Malicious key generation (keygen) software is one of the fastest-growing types of a malware, according to the latest Microsoft Security Intelligence Report (SIR).
In the past year, malicious keygen software has increased from a million detected instances to five million – and 26 times as frequent as the first half of 2010, when this type of malware was first detected.
In the first half of 2012, malicious keygen software escalated rapidly above malware exploiting the Win32 Autorun vulnerability, to establish itself as the top malware family.
Some 76% of this malware is linked to other malware, Tim Rains, director of Microsoft Trustworthy Computing told Computer Weekly, underlining the need for user awareness as a first line of defence.
Keygen software typically generates a licensing key, serial number or some other registration information necessary to activate a software application.
Attackers are using this kind of software to lure people who are seeking to activate unlicensed copies of popular software, particularly Adobe Photoshop, Autocad and Nero Multimedia, said Rains.
Malicious keygen software, which relies heavily on social engineering, was among the top 10 threats of a handful of countries in 2010, but now features in the top 10 of 98% of regions featured in the SIR.
Researchers have even seen instances of malicious links for downloading free software such as Adobe Flash.
“It is always safer to go directly to software makers rather than through third parties,” said Rains.
Similarly, he said, web users should be wary of free music or video because these are popular ways used by cyber criminals to trick people into downloading malware or lure them onto compromised sites.
Ensuring that all software, including browsers, are up to date to include the latest security is an important basic step in protecting against drive-by infections from compromised websites, said Rains.
Another trend highlighted by SIR volume 13, is that vulnerability disclosures across the software industry in the first half of 2012 were up 11.3% from the second half of 2011.
Vulnerabilities are weaknesses in software that enable an attacker to compromise the integrity, availability or confidentiality of the software or the data it processes.
“We have seen a gradual decline since 2008, but now there is this sudden increase, mostly in web and line-of-business applications rather than operating systems and browsers,” said Rains.

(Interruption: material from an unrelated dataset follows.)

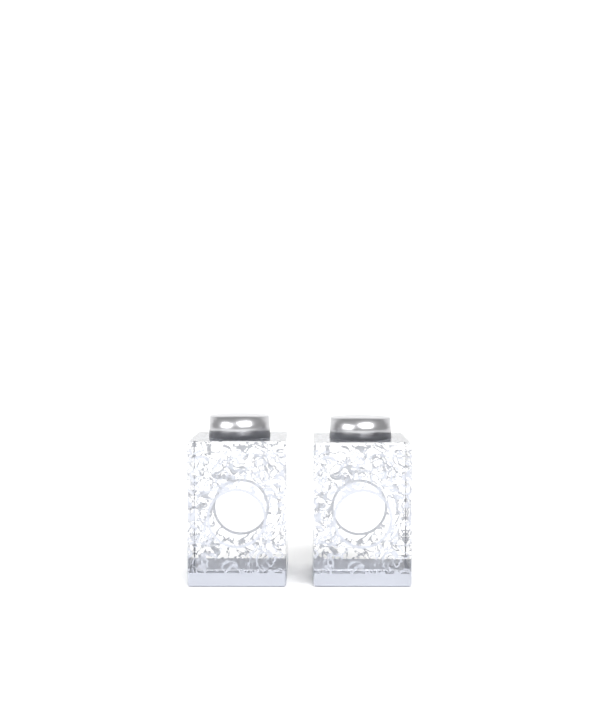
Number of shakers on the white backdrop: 2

Known exploits feature in the top 10 threats in many countries, including the UK, which means that it has never been more important to patch applications with security updates than now, he said.
The top 10 threats in the UK include three exploits, which is on the high side said Rains. These are the Blacole or Blackhole exploit kit, Java exploits and .pdf exploits.
“Attackers continue to take advantage of organisations that are failing to update all the software they are using,” said Rains.
Conficker also remains a top threat for both the consumer and enterprise markets, he said, despite the fact that there have been no new variants in over four years.
The main method of propagation is using common or default passwords like “password123” or abusing vulnerabilities in Win 32 Autorun.
But simply by implementing complex passwords throughout and updating to the latest Windows operating system (OS), businesses can go a long way to blocking further Conficker infections, said Rains.
The best primary form of defence remains keeping software up to date, he said, although enterprises should ensure they are using Microsoft update rather than Windows update to ensure that all Microsoft products are updated automatically, and not just the OS.